_Instructions to follow_
Please write out each entry exactly as it appears.

_Available data_
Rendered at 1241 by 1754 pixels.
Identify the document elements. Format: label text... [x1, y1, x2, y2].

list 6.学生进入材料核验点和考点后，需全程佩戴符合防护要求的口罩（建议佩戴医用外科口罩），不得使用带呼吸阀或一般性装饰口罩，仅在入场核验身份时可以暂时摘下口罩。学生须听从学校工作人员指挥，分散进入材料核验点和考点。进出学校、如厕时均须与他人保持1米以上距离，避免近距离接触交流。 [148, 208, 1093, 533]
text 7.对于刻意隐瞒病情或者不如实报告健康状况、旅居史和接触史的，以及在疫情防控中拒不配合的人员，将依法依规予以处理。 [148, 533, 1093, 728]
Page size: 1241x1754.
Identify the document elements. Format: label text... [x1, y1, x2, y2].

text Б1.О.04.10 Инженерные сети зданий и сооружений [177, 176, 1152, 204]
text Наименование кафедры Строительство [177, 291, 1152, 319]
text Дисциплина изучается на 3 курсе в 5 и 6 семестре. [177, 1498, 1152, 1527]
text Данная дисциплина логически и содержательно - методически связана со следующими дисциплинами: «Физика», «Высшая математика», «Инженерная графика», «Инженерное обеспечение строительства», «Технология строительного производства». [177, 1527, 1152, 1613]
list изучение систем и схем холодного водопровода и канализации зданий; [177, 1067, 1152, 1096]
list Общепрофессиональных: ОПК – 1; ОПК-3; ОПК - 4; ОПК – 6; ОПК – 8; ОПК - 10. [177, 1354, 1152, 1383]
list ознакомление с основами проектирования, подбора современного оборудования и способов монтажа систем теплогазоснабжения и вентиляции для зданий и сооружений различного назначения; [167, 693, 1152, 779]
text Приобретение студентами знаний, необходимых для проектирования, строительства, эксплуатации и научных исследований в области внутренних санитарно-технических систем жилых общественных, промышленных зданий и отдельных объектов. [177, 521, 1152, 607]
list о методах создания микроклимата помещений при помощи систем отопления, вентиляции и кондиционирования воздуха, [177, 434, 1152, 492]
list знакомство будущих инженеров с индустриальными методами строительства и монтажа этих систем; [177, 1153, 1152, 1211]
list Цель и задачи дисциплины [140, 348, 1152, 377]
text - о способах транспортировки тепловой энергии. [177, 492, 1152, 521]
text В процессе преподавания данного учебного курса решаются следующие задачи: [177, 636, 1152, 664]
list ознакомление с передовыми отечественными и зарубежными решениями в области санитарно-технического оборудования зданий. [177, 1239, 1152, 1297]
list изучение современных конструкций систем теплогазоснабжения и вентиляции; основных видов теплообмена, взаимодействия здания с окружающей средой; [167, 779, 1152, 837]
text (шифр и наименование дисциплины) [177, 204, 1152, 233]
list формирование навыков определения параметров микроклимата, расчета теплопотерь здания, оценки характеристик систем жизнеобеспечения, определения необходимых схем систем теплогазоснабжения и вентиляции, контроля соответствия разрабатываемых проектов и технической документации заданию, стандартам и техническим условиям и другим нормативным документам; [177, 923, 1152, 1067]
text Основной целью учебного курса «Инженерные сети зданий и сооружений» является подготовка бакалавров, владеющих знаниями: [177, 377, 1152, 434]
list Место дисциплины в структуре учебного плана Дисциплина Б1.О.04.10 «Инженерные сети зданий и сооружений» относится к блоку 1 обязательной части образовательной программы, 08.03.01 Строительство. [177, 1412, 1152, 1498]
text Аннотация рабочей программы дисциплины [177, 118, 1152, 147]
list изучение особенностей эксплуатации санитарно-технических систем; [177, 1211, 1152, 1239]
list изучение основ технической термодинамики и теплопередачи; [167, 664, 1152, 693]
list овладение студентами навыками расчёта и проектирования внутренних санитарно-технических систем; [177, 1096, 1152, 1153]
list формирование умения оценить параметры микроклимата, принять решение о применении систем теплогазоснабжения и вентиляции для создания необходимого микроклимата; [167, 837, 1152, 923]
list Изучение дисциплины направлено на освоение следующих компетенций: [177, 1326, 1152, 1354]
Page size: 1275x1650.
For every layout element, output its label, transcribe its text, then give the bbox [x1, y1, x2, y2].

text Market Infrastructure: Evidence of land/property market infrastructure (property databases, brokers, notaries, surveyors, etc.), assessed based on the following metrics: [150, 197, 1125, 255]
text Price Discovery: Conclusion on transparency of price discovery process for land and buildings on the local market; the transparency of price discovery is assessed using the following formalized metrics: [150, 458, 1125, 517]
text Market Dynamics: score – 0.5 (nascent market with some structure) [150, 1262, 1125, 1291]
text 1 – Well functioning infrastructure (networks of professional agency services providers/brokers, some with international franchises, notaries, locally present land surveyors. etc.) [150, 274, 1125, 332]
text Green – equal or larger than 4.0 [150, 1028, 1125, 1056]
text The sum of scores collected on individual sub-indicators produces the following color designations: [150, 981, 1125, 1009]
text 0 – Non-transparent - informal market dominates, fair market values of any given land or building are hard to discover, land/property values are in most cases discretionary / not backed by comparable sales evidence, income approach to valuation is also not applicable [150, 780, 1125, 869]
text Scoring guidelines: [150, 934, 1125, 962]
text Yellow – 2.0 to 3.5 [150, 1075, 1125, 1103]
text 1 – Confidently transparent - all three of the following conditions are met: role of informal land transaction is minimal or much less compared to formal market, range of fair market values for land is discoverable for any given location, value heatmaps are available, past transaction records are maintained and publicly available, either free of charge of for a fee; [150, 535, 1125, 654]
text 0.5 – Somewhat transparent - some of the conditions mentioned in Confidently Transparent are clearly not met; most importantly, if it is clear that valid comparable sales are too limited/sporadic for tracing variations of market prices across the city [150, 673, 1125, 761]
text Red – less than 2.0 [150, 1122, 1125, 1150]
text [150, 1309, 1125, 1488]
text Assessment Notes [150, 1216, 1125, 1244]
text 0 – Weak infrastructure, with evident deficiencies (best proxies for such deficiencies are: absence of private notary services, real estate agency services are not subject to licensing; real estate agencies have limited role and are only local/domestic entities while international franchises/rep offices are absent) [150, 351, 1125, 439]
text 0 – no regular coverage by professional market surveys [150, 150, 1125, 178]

_Task answer_
Rendered at 1241 by 1754 pixels.
Identify the document elements. Format: label text... [x1, y1, x2, y2].

list 6.学生进入材料核验点和考点后，需全程佩戴符合防护要求的口罩（建议佩戴医用外科口罩），不得使用带呼吸阀或一般性装饰口罩，仅在入场核验身份时可以暂时摘下口罩。学生须听从学校工作人员指挥，分散进入材料核验点和考点。进出学校、如厕时均须与他人保持1米以上距离，避免近距离接触交流。 [148, 208, 1093, 533]
text 7.对于刻意隐瞒病情或者不如实报告健康状况、旅居史和接触史的，以及在疫情防控中拒不配合的人员，将依法依规予以处理。 [148, 533, 1093, 728]
Page size: 1241x1754.
Identify the document elements. Format: label text... [x1, y1, x2, y2].

text Б1.О.04.10 Инженерные сети зданий и сооружений [177, 176, 1152, 204]
text Наименование кафедры Строительство [177, 291, 1152, 319]
text Дисциплина изучается на 3 курсе в 5 и 6 семестре. [177, 1498, 1152, 1527]
text Данная дисциплина логически и содержательно - методически связана со следующими дисциплинами: «Физика», «Высшая математика», «Инженерная графика», «Инженерное обеспечение строительства», «Технология строительного производства». [177, 1527, 1152, 1613]
list изучение систем и схем холодного водопровода и канализации зданий; [177, 1067, 1152, 1096]
list Общепрофессиональных: ОПК – 1; ОПК-3; ОПК - 4; ОПК – 6; ОПК – 8; ОПК - 10. [177, 1354, 1152, 1383]
list ознакомление с основами проектирования, подбора современного оборудования и способов монтажа систем теплогазоснабжения и вентиляции для зданий и сооружений различного назначения; [167, 693, 1152, 779]
text Приобретение студентами знаний, необходимых для проектирования, строительства, эксплуатации и научных исследований в области внутренних санитарно-технических систем жилых общественных, промышленных зданий и отдельных объектов. [177, 521, 1152, 607]
list о методах создания микроклимата помещений при помощи систем отопления, вентиляции и кондиционирования воздуха, [177, 434, 1152, 492]
list знакомство будущих инженеров с индустриальными методами строительства и монтажа этих систем; [177, 1153, 1152, 1211]
list Цель и задачи дисциплины [140, 348, 1152, 377]
text - о способах транспортировки тепловой энергии. [177, 492, 1152, 521]
text В процессе преподавания данного учебного курса решаются следующие задачи: [177, 636, 1152, 664]
list ознакомление с передовыми отечественными и зарубежными решениями в области санитарно-технического оборудования зданий. [177, 1239, 1152, 1297]
list изучение современных конструкций систем теплогазоснабжения и вентиляции; основных видов теплообмена, взаимодействия здания с окружающей средой; [167, 779, 1152, 837]
text (шифр и наименование дисциплины) [177, 204, 1152, 233]
list формирование навыков определения параметров микроклимата, расчета теплопотерь здания, оценки характеристик систем жизнеобеспечения, определения необходимых схем систем теплогазоснабжения и вентиляции, контроля соответствия разрабатываемых проектов и технической документации заданию, стандартам и техническим условиям и другим нормативным документам; [177, 923, 1152, 1067]
text Основной целью учебного курса «Инженерные сети зданий и сооружений» является подготовка бакалавров, владеющих знаниями: [177, 377, 1152, 434]
list Место дисциплины в структуре учебного плана Дисциплина Б1.О.04.10 «Инженерные сети зданий и сооружений» относится к блоку 1 обязательной части образовательной программы, 08.03.01 Строительство. [177, 1412, 1152, 1498]
text Аннотация рабочей программы дисциплины [177, 118, 1152, 147]
list изучение особенностей эксплуатации санитарно-технических систем; [177, 1211, 1152, 1239]
list изучение основ технической термодинамики и теплопередачи; [167, 664, 1152, 693]
list овладение студентами навыками расчёта и проектирования внутренних санитарно-технических систем; [177, 1096, 1152, 1153]
list формирование умения оценить параметры микроклимата, принять решение о применении систем теплогазоснабжения и вентиляции для создания необходимого микроклимата; [167, 837, 1152, 923]
list Изучение дисциплины направлено на освоение следующих компетенций: [177, 1326, 1152, 1354]
Page size: 1275x1650.
For every layout element, output its label, transcribe its text, then give the bbox [x1, y1, x2, y2].

text Market Infrastructure: Evidence of land/property market infrastructure (property databases, brokers, notaries, surveyors, etc.), assessed based on the following metrics: [150, 197, 1125, 255]
text Price Discovery: Conclusion on transparency of price discovery process for land and buildings on the local market; the transparency of price discovery is assessed using the following formalized metrics: [150, 458, 1125, 517]
text Market Dynamics: score – 0.5 (nascent market with some structure) [150, 1262, 1125, 1291]
text 1 – Well functioning infrastructure (networks of professional agency services providers/brokers, some with international franchises, notaries, locally present land surveyors. etc.) [150, 274, 1125, 332]
text Green – equal or larger than 4.0 [150, 1028, 1125, 1056]
text The sum of scores collected on individual sub-indicators produces the following color designations: [150, 981, 1125, 1009]
text 0 – Non-transparent - informal market dominates, fair market values of any given land or building are hard to discover, land/property values are in most cases discretionary / not backed by comparable sales evidence, income approach to valuation is also not applicable [150, 780, 1125, 869]
text Scoring guidelines: [150, 934, 1125, 962]
text Yellow – 2.0 to 3.5 [150, 1075, 1125, 1103]
text 1 – Confidently transparent - all three of the following conditions are met: role of informal land transaction is minimal or much less compared to formal market, range of fair market values for land is discoverable for any given location, value heatmaps are available, past transaction records are maintained and publicly available, either free of charge of for a fee; [150, 535, 1125, 654]
text 0.5 – Somewhat transparent - some of the conditions mentioned in Confidently Transparent are clearly not met; most importantly, if it is clear that valid comparable sales are too limited/sporadic for tracing variations of market prices across the city [150, 673, 1125, 761]
text Red – less than 2.0 [150, 1122, 1125, 1150]
text [150, 1309, 1125, 1488]
text Assessment Notes [150, 1216, 1125, 1244]
text 0 – Weak infrastructure, with evident deficiencies (best proxies for such deficiencies are: absence of private notary services, real estate agency services are not subject to licensing; real estate agencies have limited role and are only local/domestic entities while international franchises/rep offices are absent) [150, 351, 1125, 439]
text 0 – no regular coverage by professional market surveys [150, 150, 1125, 178]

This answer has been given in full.